BRIEF 1 |
In the passage about the Delhi panel discussion, who is president of the Foundation of Media Professionals?
BRIEF 2 |
From the passage about the Delhi panel discussion, reproduce word for word the stretch from "Despite the rising" through "with diverse opinions.".

DOCUMENT PASSAGE |
========
Despite the rising intolerance and threats, enlightened Indians continue their efforts to be heard and to let others, including Pakistanis, speak their mind. The panel discussion in Delhi was organised by a new organisation of dedicated journalists known as the Foundation of Media Professionals with collaboration from the Indian branch of the oldest German foundation, Friedrich Ebert Stiftung. Veteran journalist Madhur Trehan is president of the Foundation of Media Professionals which, in the past year, has held four events on diverse and important media-related issues. Anirudha Behl, Srinivasan and their colleagues in the media are determined to provide a platform to people with diverse opinions.
========
(Keypoint data for each instance)
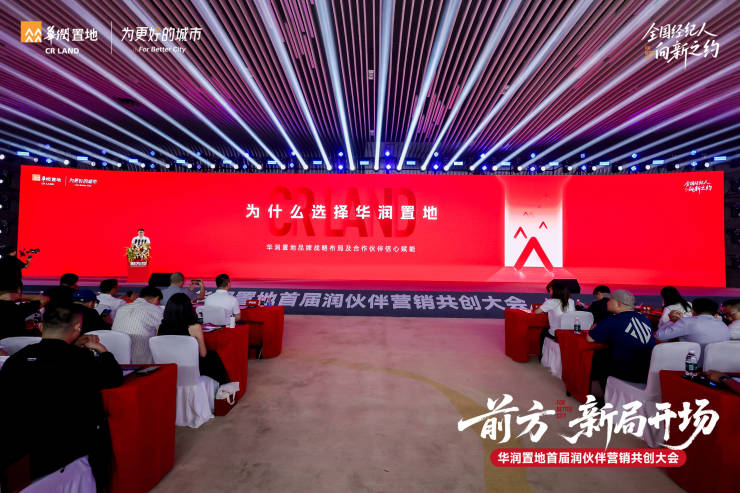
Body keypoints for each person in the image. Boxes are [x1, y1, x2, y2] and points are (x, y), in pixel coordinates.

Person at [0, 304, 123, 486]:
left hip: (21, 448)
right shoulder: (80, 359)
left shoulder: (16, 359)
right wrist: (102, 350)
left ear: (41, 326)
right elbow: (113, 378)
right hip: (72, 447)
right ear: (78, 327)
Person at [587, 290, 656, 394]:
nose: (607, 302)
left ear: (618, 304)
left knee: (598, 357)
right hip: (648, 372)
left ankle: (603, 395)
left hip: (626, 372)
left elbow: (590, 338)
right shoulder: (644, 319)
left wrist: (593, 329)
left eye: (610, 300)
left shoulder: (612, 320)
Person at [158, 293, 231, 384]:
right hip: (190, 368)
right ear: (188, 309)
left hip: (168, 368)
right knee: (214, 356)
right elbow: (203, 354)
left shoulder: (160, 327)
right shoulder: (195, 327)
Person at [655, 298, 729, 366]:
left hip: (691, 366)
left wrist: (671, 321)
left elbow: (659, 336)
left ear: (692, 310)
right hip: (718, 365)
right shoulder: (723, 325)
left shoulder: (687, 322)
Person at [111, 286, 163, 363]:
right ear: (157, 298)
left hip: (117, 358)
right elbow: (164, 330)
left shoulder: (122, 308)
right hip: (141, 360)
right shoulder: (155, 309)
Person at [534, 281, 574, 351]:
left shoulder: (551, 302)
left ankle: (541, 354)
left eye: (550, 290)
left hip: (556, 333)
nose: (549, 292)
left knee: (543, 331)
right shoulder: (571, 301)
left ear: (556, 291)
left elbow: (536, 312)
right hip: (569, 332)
========
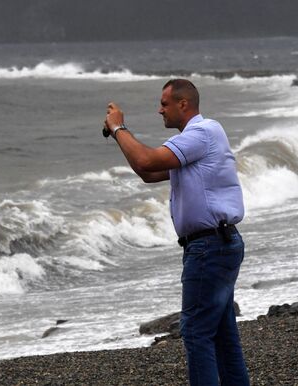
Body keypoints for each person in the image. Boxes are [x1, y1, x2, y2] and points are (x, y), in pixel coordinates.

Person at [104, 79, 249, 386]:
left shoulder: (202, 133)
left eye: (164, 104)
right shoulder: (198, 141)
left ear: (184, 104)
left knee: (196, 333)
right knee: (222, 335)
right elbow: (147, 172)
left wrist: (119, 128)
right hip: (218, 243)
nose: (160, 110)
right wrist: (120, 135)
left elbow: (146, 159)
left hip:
========
WRITTEN RESPONSE 1 |
Veteran journalist Madhur Trehan.

WRITTEN RESPONSE 2 |
Despite the rising intolerance and threats, enlightened Indians continue their efforts to be heard and to let others, including Pakistanis, speak their mind. The panel discussion in Delhi was organised by a new organisation of dedicated journalists known as the Foundation of Media Professionals with collaboration from the Indian branch of the oldest German foundation, Friedrich Ebert Stiftung. Veteran journalist Madhur Trehan is president of the Foundation of Media Professionals which, in the past year, has held four events on diverse and important media-related issues. Anirudha Behl, Srinivasan and their colleagues in the media are determined to provide a platform to people with diverse opinions.